Menschen mit Behinderung in den Medien: Ganz normale Menschen – keine Opfer, keine Helden Fotos: leidmedien.de

Viele Menschen bewegen sich in einem Rollstuhl fort. Dass sie an ihn „gefesselt“ sind, empfinden aber nur wenige. In den Medien wird das aber immer wieder behauptet. Da „meistern“ Menschen mit Behinderung „ihr Schicksal“, und das auch noch „tapfer“, lächeln „trotz ihrer Behinderung“ oder leben „in totaler Dunkelheit“. Eine Berichterstattung mit solchen Bildern bringt Inklusion nicht wirklich voran. Die Internetseite „Leidmedien.de“ zeigt nicht nur Schwachstellen auf, sondern gibt Journalisten Tipps und zeigt, wie es besser geht. Am 24. Oktober lädt das Deutsche Institut für Menschenrechte zu einer Lesung mit „Leidmedien.de“ ein, einem Projekt von Sozialhelden e.V. in Kooperation mit der Aktion Mensch. Anwesend ist unter anderem Projektleiterin Lilian Masuhr.
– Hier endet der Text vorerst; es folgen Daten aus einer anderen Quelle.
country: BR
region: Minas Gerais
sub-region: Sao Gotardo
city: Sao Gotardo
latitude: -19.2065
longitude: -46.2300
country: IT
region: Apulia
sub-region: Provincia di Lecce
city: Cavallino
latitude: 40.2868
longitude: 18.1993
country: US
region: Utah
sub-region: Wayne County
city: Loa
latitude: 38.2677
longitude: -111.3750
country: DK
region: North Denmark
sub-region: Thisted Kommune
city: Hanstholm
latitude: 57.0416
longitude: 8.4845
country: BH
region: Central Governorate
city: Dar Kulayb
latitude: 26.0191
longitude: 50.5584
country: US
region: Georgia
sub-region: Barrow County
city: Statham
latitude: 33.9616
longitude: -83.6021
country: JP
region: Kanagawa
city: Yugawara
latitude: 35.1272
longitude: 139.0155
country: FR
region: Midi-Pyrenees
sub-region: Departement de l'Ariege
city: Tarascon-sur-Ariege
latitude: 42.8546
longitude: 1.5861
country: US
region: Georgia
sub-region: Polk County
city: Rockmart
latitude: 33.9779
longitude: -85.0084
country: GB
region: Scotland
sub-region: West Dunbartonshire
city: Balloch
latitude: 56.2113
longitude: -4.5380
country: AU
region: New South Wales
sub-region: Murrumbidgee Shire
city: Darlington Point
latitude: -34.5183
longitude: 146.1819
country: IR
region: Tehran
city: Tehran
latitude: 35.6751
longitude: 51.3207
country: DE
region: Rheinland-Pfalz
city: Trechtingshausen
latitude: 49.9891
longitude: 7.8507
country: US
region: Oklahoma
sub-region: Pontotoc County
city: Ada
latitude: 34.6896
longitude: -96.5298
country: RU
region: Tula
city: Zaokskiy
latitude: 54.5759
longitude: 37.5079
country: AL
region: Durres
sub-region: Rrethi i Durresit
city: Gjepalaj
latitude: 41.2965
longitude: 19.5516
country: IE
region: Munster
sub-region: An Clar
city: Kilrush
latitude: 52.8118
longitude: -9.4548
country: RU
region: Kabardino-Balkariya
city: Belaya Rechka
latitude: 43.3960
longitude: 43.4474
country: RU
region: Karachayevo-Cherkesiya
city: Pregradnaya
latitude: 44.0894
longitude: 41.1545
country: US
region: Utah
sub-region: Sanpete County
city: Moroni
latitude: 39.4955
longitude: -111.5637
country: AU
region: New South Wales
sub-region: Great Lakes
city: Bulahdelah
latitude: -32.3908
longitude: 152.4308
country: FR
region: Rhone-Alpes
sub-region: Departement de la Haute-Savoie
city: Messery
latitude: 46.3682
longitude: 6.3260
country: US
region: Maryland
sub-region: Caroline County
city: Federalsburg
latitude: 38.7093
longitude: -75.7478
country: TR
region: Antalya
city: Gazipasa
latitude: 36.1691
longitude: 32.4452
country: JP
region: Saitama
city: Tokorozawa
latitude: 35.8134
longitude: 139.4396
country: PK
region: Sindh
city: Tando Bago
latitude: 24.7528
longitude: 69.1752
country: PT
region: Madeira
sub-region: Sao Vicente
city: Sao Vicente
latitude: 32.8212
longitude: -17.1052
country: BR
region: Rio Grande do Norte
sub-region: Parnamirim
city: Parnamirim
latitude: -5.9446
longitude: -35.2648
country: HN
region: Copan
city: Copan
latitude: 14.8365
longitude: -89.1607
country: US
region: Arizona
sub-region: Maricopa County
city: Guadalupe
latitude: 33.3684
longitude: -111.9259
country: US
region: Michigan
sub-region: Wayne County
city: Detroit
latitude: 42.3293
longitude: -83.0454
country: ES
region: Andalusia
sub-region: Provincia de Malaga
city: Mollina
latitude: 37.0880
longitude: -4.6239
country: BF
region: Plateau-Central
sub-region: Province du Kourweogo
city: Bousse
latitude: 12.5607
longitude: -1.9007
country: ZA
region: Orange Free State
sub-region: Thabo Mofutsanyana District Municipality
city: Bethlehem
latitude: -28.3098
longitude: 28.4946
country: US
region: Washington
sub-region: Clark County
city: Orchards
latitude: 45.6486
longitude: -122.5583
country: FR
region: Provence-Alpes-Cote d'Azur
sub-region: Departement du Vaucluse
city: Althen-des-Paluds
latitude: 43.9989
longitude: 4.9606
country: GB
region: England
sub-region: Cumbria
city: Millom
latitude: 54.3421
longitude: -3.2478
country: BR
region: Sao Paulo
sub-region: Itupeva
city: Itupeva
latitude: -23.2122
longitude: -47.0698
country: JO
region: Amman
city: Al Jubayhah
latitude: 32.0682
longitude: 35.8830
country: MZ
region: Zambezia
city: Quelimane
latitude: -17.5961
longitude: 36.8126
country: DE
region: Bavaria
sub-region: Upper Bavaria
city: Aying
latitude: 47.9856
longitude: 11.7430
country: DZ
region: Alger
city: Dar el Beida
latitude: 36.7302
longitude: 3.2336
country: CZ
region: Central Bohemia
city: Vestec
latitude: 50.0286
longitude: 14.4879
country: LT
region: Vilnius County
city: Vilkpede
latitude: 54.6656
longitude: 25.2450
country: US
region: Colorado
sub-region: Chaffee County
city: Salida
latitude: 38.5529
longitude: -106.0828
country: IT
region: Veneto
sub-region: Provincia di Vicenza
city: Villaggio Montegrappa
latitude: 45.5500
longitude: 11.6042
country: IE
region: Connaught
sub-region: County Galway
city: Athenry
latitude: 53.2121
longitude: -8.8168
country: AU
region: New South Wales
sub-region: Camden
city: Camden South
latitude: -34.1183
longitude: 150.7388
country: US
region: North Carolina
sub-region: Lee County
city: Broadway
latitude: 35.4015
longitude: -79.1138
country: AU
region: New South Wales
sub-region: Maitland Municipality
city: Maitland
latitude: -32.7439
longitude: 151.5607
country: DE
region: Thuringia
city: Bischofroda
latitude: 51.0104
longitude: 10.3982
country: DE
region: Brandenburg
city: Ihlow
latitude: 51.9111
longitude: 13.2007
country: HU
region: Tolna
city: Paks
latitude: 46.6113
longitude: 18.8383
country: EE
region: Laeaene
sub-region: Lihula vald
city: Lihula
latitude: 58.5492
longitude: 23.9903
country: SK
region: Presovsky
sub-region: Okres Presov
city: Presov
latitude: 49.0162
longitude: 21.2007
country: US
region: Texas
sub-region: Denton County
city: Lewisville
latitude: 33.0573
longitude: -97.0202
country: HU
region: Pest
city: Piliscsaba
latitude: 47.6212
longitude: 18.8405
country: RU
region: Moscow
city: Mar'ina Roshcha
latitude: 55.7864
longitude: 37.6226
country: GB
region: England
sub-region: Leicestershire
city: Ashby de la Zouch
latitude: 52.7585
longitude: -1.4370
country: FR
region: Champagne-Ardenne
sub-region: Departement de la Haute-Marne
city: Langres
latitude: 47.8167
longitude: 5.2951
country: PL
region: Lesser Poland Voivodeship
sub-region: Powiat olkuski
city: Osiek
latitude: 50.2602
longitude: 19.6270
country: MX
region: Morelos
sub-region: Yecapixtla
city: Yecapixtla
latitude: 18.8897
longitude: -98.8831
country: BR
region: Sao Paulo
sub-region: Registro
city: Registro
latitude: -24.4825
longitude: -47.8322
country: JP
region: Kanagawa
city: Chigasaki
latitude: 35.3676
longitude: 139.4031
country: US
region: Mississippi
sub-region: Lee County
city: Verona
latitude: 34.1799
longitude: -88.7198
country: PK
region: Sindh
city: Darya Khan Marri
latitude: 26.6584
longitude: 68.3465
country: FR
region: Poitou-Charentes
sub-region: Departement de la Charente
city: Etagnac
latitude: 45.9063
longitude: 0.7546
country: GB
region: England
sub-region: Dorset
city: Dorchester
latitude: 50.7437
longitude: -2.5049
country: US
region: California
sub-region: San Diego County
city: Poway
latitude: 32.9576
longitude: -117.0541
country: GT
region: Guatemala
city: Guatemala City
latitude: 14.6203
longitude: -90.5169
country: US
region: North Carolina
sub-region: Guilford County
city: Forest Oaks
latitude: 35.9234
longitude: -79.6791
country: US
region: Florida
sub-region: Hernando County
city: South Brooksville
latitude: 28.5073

Frau Masuhr, warum ist es wichtig, wie die Medien über Menschen mit Behinderung berichten?
Lilian Masuhr: In Deutschland ist es leider immer noch die Regel, dass die meisten Menschen ohne Behinderung keinen Kontakt zu Menschen mit Behinderung haben. Das einzige Bild, das sie von ihnen bekommen, ist aus den Medien. Darum ist es wichtig, das positiv zu verändern. So kann man Berührungsängste abbauen. Leider geht es in den deutschen Medien noch viel zu viel um Unterschiede und nicht um Gemeinsamkeiten. Es wäre schön, wenn Menschen mit Behinderung in den Medien als ganz normale Menschen auftauchen würden – nicht als Opfer, aber auch nicht als Helden.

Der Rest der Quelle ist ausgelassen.